◆ **REQUIRED ACTION**:
According to the article on Mandarin Oriental Ritz, Madrid, what year did the original hotel open?

◆ **READING PASSAGE**:
□ □ □ □ □

Ten fascinating facts about Mandarin Oriental Ritz, Madrid

From its regal history to its rousing art collection, Mandarin Oriental Ritz, Madrid (formerly The Ritz) has a characterful past and equally fascinating present. Following the most extensive renovation in its history, we take a look at ten astonishing facts about this most distinguished hotel


1. Royal roots


King Alfonso XIII, the reigning monarch at the time, was instrumental in the conception of the original hotel, which opened in 1910. Inspired by his travels across Europe, the king became determined to modernise the city, ensuring Madrid was of equal stature to other capitals across the continent for visiting guests and dignitaries. With this in mind, he set to work on his mission, becoming a major shareholder in the Ritz Development Company. The result? The acquisition of the grounds of the renowned Tivoli Theatre and Pleasure Gardens where the hotel stands today.


2. Stately service


The hotel has always been popular with the royals, and the aptly named Royal Suite was consistently first choice. This resplendent room, adorned with chandeliers and an impressive ceiling mural, retains its original location within one of the first-floor turrets. When the hotel was first built, royals were often housed on the lower floors to save them taking the stairs. While the installation of lifts has resolved this issue, the Royal Suite has always been popular with the hotel’s most distinguished guests, from Yves Saint Laurent to the Emperor of Japan.


3. Musical moments


Acclaimed musicians, actors and composers have frequented The Ritz over the years, leading to some of the most colourful nights at the hotel. Frank Sinatra was a regular visitor and famously played for Ava Gardner on the bar’s piano. On another of his visits while touring through Madrid, Sinatra was thoroughly disappointed by poor ticket sales for his concert. It was a lucky day for the hotel staff who were all invited to the show that night.


4. Celebrated chef


From illustrious guests to acclaimed colleagues, the renovated hotel’s five restaurants and bars are overseen by chef Quique Dacosta, founder of the eponymous three Michelin-starred restaurant in Dénia. When visiting, be sure to make a reservation at Dacosta’s signature restaurant Deessa, which enjoys glorious garden views and is home to a hidden chef’s table, where diners can experience behind-the-scenes kitchen activity.

□ □ □ □ □

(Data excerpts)
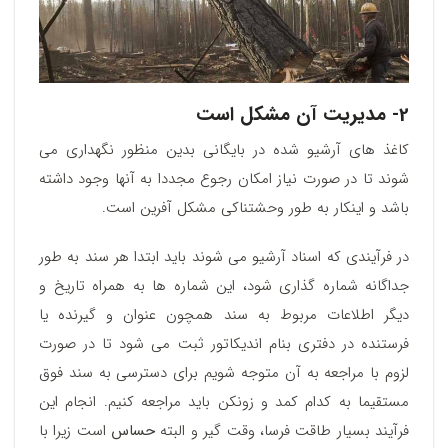
2- مدیریت آن مشکل است
کاغذ های آرشیو شده در بایگانی بدین منظور نگهداری می
شوند تا در صورت نیاز امکان رجوع مجددا به آنها وجود داشته
باشد و اینکار به طور وحشتناکی مشکل آفرین است.
در فرآیندی که اسناد آرشیو می شوند باید ابتدا هر سند به طور
جداگانه شماره گذاری شود، این شماره ها به همراه تاریخ و
دیگر اطلاعات مربوط به سند همچون عنوان و گیرنده یا
فرستنده در دفتری بنام اندیکاتور ثبت می شود تا در صورت
لزوم با مراجعه به آن متوجه شویم برای دسترسی به سند فوق
مستقیما به کدام کمد و زونکن باید مراجعه کنیم. انجام این
فرآیند بسیار طاقت فرسا، وقت گیر و البته
حساس
است زیرا با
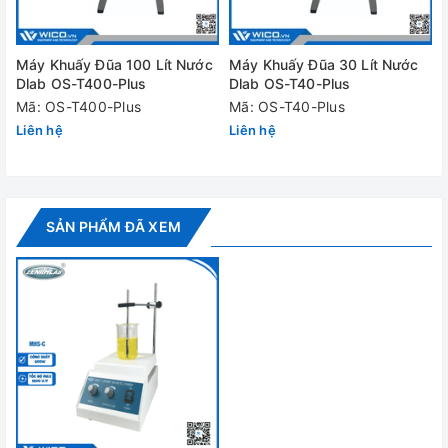
Máy Khuấy Đũa 100 Lít Nước
Máy Khuấy Đũa 30 Lít Nước
Dlab OS-T400-Plus
Dlab OS-T40-Plus
Mã: OS-T400-Plus
Mã: OS-T40-Plus
Liên hệ
Liên hệ
SẢN PHẨM ĐÃ XEM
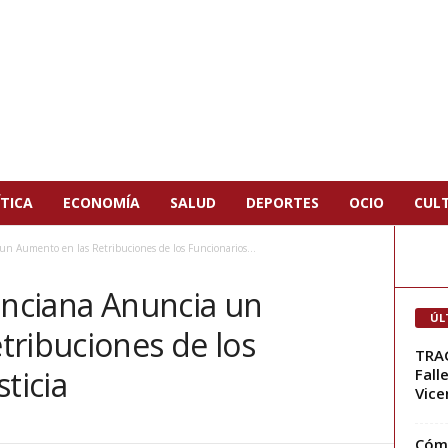
TICA
ECONOMÍA
SALUD
DEPORTES
OCIO
CUL
un Aumento en las Retribuciones de los Funcionarios...
enciana Anuncia un
ÚL
tribuciones de los
TRA
ticia
Fall
Vice
Cómo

□ □ □ □ □

◆ **WRITTEN ANSWER**:
1910